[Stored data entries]
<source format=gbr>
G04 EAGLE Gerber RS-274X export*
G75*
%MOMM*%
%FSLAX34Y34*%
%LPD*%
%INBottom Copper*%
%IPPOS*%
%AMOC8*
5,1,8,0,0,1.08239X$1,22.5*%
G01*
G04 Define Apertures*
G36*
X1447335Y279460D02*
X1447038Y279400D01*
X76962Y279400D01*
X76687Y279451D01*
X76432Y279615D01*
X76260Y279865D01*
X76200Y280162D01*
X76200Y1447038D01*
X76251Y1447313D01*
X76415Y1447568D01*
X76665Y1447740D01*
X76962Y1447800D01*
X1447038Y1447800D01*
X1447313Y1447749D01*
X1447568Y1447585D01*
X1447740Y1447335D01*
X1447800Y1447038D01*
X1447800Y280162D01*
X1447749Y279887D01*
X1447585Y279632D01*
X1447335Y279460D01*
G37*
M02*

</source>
* * *
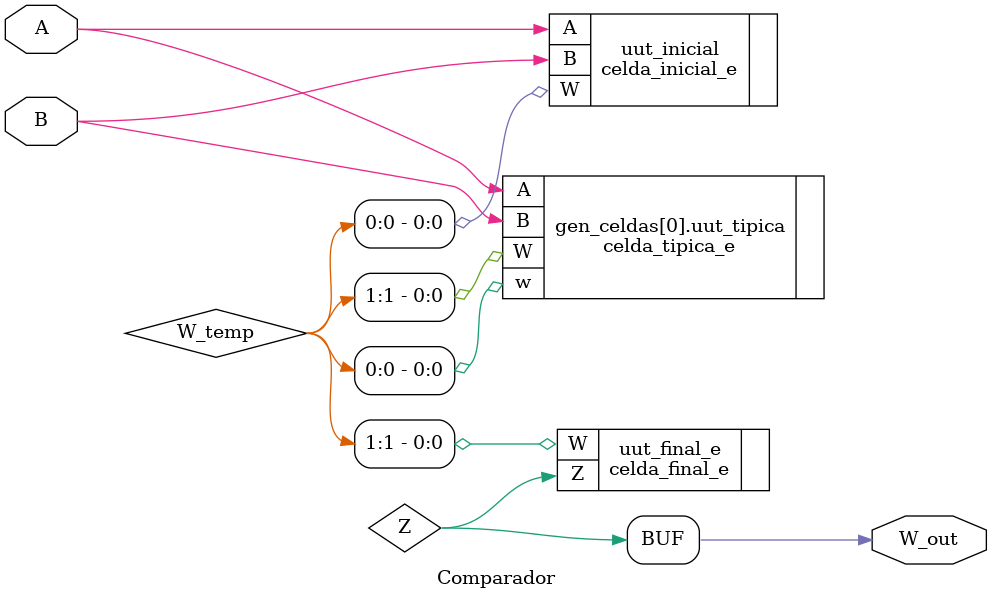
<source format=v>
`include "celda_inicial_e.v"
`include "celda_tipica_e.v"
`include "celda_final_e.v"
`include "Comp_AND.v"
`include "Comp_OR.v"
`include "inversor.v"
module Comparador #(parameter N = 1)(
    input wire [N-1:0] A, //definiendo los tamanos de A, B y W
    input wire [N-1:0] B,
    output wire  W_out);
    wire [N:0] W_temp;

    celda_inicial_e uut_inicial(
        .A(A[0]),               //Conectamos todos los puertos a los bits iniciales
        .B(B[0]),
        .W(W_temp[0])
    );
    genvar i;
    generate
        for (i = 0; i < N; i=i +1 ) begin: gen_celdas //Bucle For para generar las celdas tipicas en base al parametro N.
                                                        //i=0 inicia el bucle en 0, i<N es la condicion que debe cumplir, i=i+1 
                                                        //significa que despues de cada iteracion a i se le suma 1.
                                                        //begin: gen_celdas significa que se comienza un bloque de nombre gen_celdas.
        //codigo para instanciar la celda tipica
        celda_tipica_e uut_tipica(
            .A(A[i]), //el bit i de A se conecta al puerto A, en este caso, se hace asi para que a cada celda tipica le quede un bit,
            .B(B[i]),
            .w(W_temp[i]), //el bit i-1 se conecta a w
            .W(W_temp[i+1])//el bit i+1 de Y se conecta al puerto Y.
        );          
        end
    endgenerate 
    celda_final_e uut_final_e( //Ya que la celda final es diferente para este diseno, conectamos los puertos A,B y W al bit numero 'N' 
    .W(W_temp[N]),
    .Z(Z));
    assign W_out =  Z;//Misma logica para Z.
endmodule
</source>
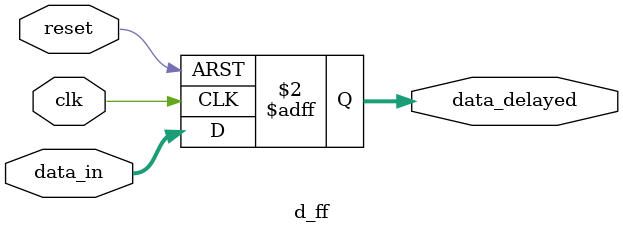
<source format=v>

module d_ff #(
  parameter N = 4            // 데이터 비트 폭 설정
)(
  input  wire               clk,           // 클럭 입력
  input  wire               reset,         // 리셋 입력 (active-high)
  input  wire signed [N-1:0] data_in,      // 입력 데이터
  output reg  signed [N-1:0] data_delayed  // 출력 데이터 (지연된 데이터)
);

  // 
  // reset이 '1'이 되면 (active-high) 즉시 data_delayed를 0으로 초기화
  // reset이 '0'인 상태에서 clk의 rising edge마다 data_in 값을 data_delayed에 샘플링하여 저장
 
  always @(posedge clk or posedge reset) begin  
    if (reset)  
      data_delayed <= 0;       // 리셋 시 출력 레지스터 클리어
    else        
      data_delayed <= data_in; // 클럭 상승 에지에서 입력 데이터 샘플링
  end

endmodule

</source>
---
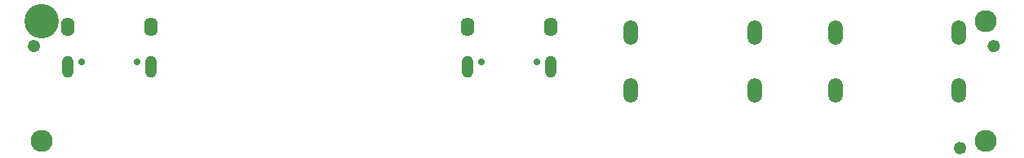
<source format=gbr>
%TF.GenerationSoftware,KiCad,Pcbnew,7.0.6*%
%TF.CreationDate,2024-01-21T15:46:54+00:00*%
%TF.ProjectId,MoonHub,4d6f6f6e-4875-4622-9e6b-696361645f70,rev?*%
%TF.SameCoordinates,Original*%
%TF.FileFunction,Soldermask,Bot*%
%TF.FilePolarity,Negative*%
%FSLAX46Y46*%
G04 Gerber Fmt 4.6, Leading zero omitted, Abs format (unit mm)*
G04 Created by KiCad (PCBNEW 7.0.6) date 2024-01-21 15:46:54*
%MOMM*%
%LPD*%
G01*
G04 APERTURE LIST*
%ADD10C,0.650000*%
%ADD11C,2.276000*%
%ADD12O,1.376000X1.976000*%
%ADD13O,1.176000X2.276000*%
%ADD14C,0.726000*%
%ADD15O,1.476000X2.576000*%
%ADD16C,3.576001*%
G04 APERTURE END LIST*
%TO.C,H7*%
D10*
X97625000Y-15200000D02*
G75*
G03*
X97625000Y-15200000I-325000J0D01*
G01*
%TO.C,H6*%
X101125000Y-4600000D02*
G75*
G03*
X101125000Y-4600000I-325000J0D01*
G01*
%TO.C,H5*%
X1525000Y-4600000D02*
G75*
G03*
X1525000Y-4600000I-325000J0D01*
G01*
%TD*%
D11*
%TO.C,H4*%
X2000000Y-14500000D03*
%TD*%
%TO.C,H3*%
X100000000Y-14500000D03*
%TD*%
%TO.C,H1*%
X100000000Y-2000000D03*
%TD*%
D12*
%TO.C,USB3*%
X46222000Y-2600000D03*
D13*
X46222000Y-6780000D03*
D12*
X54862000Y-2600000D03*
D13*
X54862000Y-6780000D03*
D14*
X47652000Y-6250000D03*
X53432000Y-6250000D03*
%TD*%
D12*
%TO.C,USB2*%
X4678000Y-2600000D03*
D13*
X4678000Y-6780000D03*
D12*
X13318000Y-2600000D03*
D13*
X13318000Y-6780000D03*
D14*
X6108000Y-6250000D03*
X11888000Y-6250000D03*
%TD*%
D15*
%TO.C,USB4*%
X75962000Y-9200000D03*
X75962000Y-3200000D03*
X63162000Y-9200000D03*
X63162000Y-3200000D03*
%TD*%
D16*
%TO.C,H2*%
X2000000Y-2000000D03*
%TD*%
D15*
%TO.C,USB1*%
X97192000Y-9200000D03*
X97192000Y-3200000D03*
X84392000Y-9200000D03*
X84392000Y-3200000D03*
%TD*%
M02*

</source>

Requirement:
All that is required is the number of lines in the data above that contain the word "signed".

Task solution:
2